• _Work request_
The data that follows must be transcribed in full and exactly, minus the pictures.

++++ Record extracts ++++

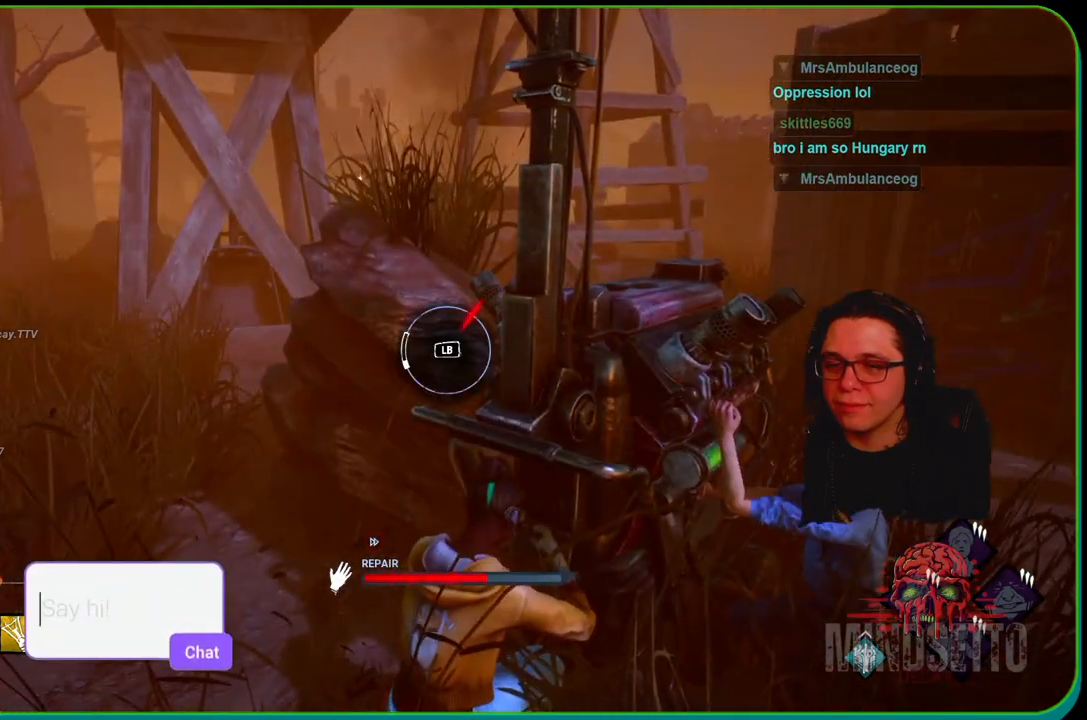
{"buttons": ["R1"], "left_stick": "up-left", "right_stick": "center", "events": []}
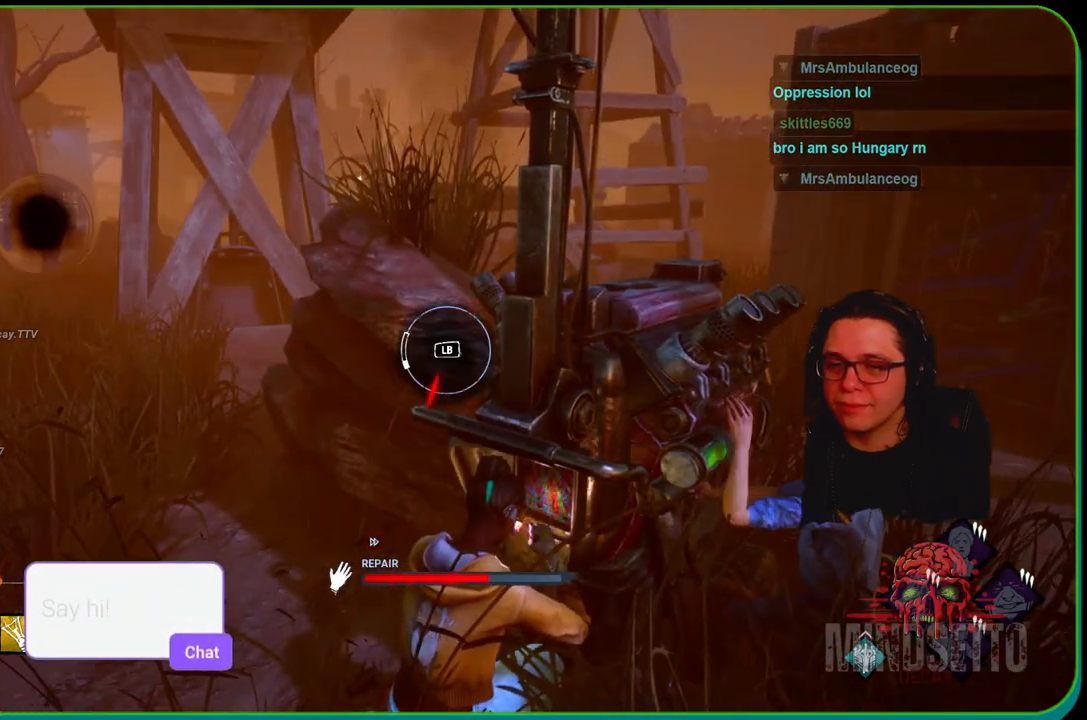
{"buttons": ["R1"], "left_stick": "center", "right_stick": "left", "events": [[167, "L1", "down"], [350, "L1", "up"], [367, "left_stick", "center"], [433, "right_stick", "left"]]}
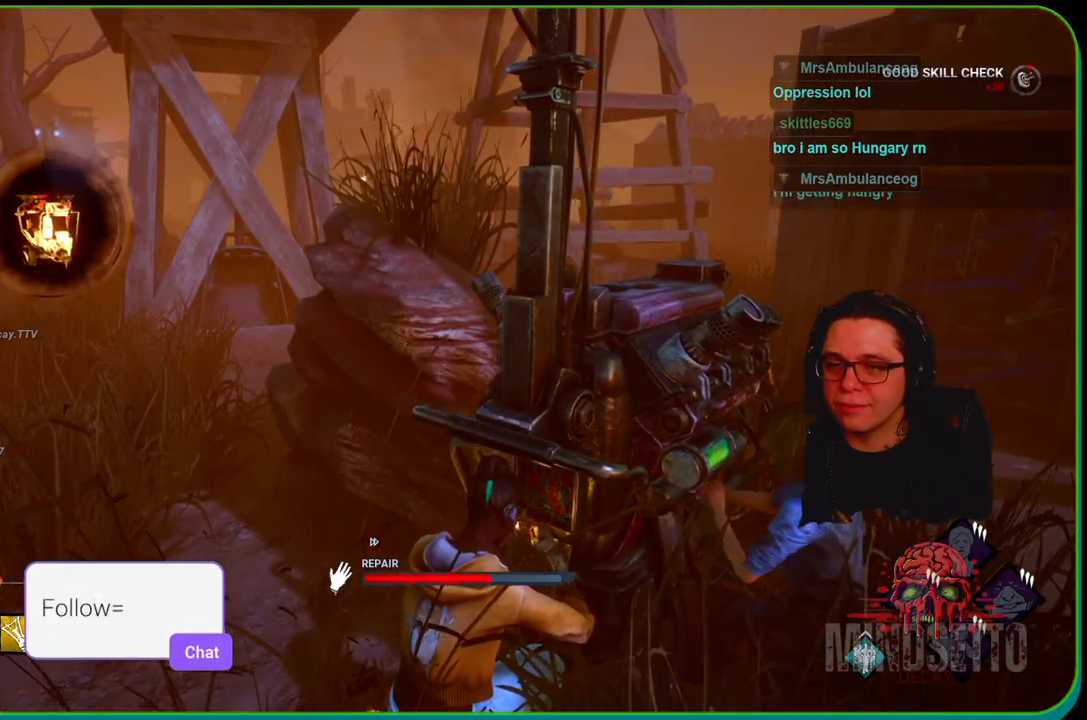
{"buttons": ["R1"], "left_stick": "center", "right_stick": "center", "events": [[150, "right_stick", "center"]]}
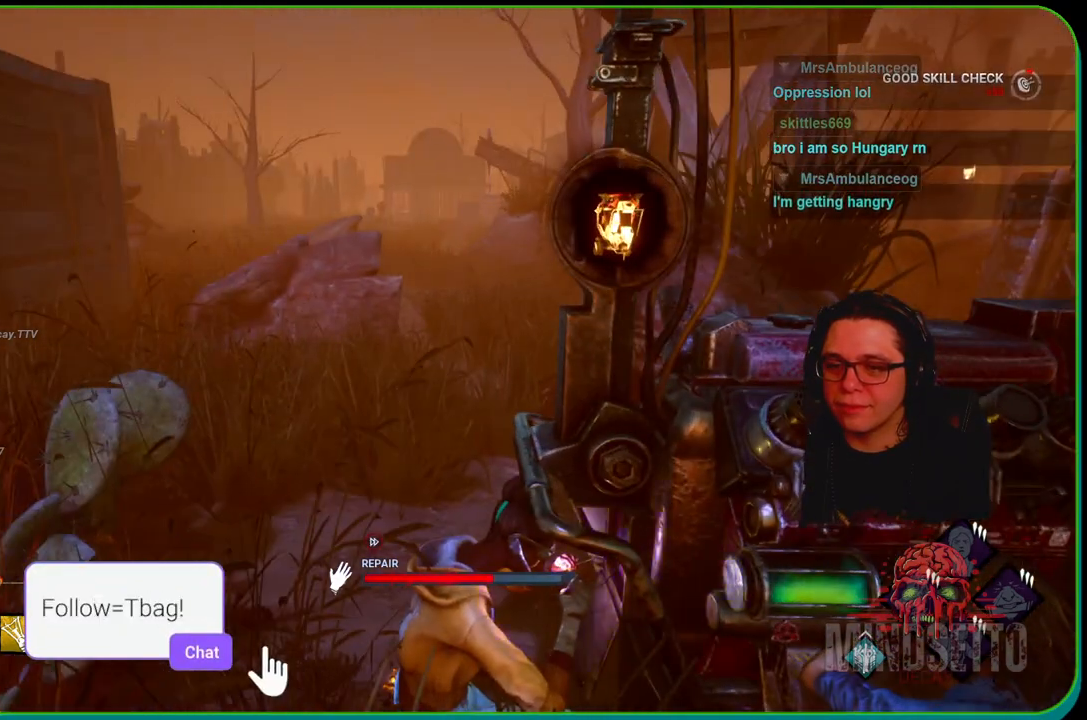
{"buttons": ["R1"], "left_stick": "center", "right_stick": "center", "events": [[250, "right_stick", "right"], [417, "right_stick", "center"]]}
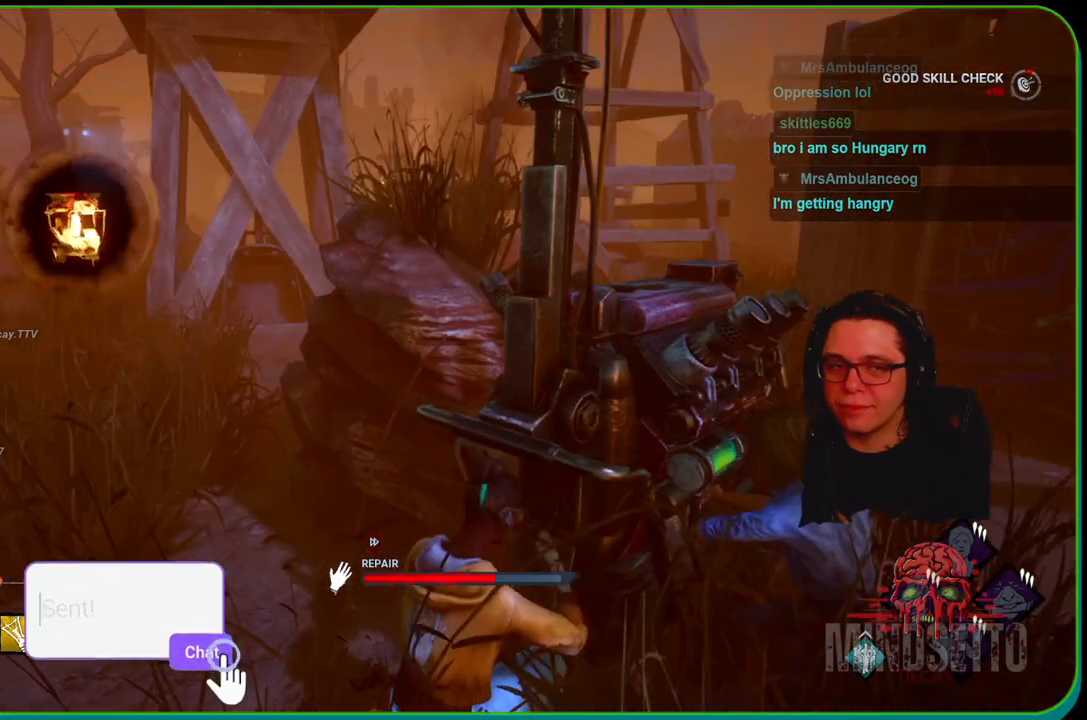
{"buttons": ["R1"], "left_stick": "center", "right_stick": "center", "events": []}
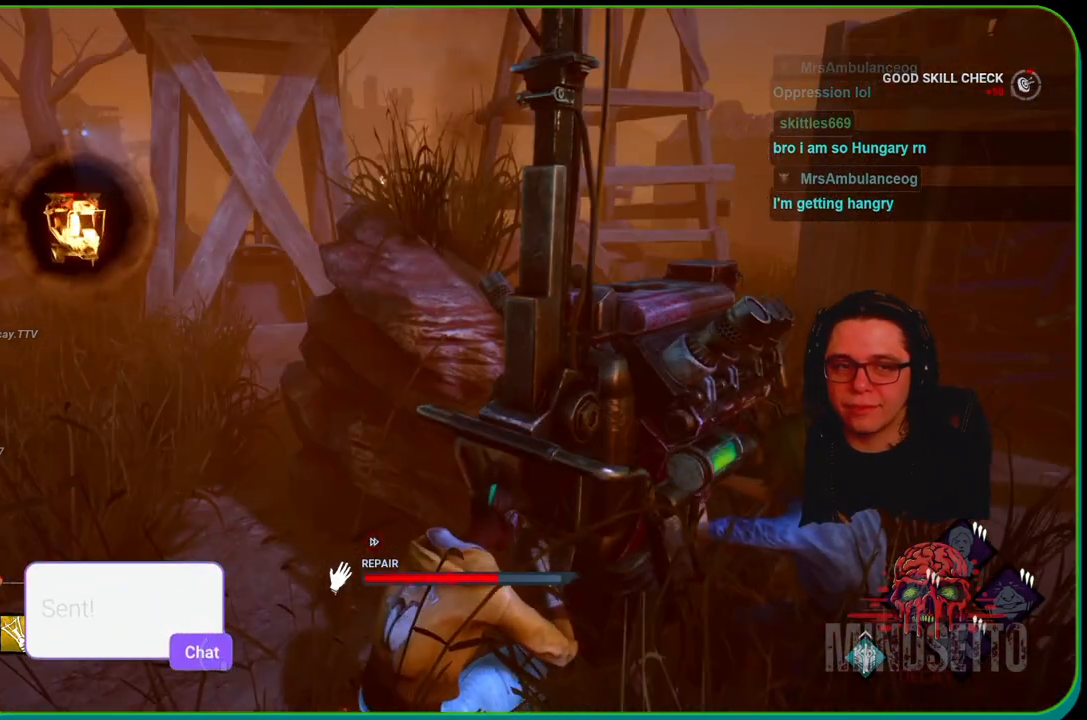
{"buttons": ["R1"], "left_stick": "center", "right_stick": "left", "events": [[300, "right_stick", "left"]]}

++++

• _Finished exercise_
{"buttons": ["R1"], "left_stick": "up-left", "right_stick": "center", "events": []}
{"buttons": ["R1"], "left_stick": "center", "right_stick": "left", "events": [[167, "L1", "down"], [350, "L1", "up"], [367, "left_stick", "center"], [433, "right_stick", "left"]]}
{"buttons": ["R1"], "left_stick": "center", "right_stick": "center", "events": [[150, "right_stick", "center"]]}
{"buttons": ["R1"], "left_stick": "center", "right_stick": "center", "events": [[250, "right_stick", "right"], [417, "right_stick", "center"]]}
{"buttons": ["R1"], "left_stick": "center", "right_stick": "center", "events": []}
{"buttons": ["R1"], "left_stick": "center", "right_stick": "left", "events": [[300, "right_stick", "left"]]}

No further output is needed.